The issue must be deeper within the DMA subsystem, it's not as simple as the DMA tag in opalpci_attach(). I'll keep digging but any thoughts are welcome here. Thanks!

OK, so tracing the code flows here I'm guessing this works on x86 only because IOMMU support is enabled on that platform. I would expect we would see the same problem on arm64, riscv64, and any other platforms without IOMMU support enabled. Also it looks like this is one of the only drivers in tree to use BUS_DMA_TEMPLATE_FILL.

Is there any way to test the LSI cards on arm64 to confirm my suspicion? While we do have intentions to enable the POWER9 IOMMU, this will take some time, and we want to be able to provide server resources to FreeBSD which use the LSI controllers vs. forcing the use of NVMe or similar on our platform in the interim.

IOMMU support exists for amd64, but it is not enabled by default, and no bounce buffer memory is allocated by mpr attach with IOMMU support disabled. and mpr works fine without any IOMMU.

I didn't realize that you had other patches under review that you were using together with this one. With your change to enable the creation of the DMA tag in opalpci_attach() for POWER9 as well as POWER8, it makes sense that this is where the address constraint would be coming from. However, since you still get bounce buffer memory allocated by mpr even without that patch, there must be something else that is also adding a constraint that is triggering bounce buffering. Are you sure that that DMA tag in opalpci_attach() is not being created for your platform in the existing code? If the constraint isn't coming from there then we still need to figure out where it's coming from.

The MMIO address range should not need to be explicitly excluded from any bus_dma tag because according to the memory map that you showed in D54745, there is no normal RAM in that range that could be involved in DMA, so no bounce buffer memory allocated because of the constraint that excludes that range would ever be used.
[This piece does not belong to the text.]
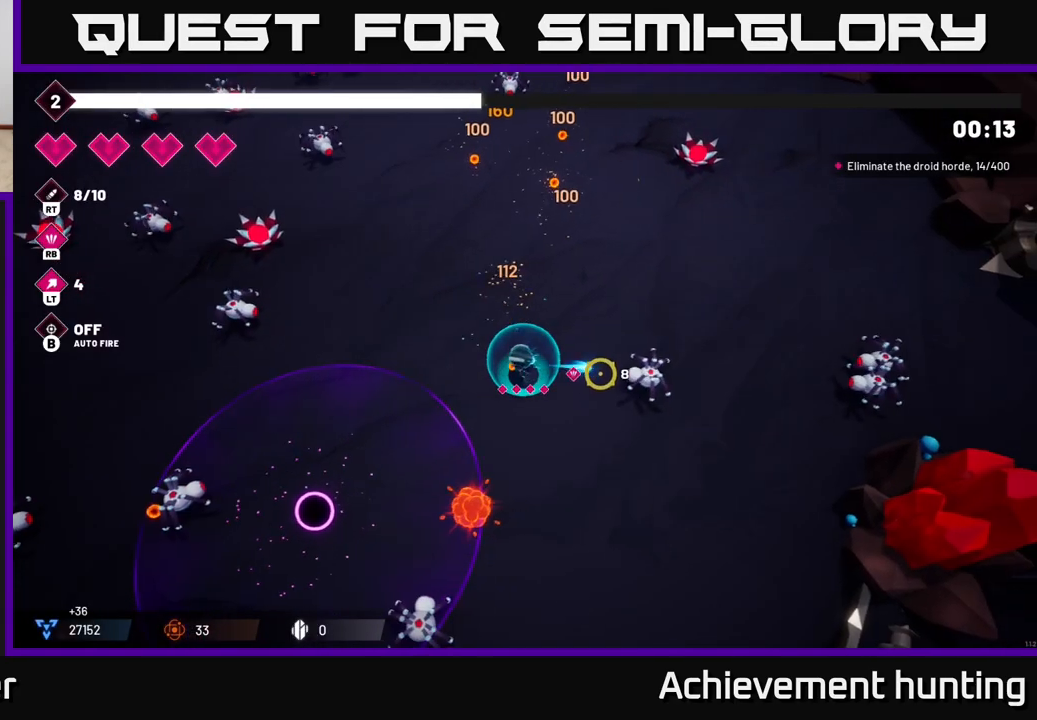
{"buttons": [], "left_stick": "up", "right_stick": "up-right", "events": [[250, "left_stick", "up"], [417, "right_stick", "up-right"]]}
However, since the change that added that tag in opalpci_attach() via D17601 reportedly did fix some problem on the POWER8 system that the change was made for, there has to be some other device that does set up DMA via bus_dma to some address in that range. I have no idea what that other driver would be though. In the other review you described the contents of this range below 4GB has "32-bit MMIO window", but I thought that would be things like device registers, which don't really make sense to access via DMA from a device using bus_dma. Could you explain what is in this address range that does makes sense to access via DMA from a device?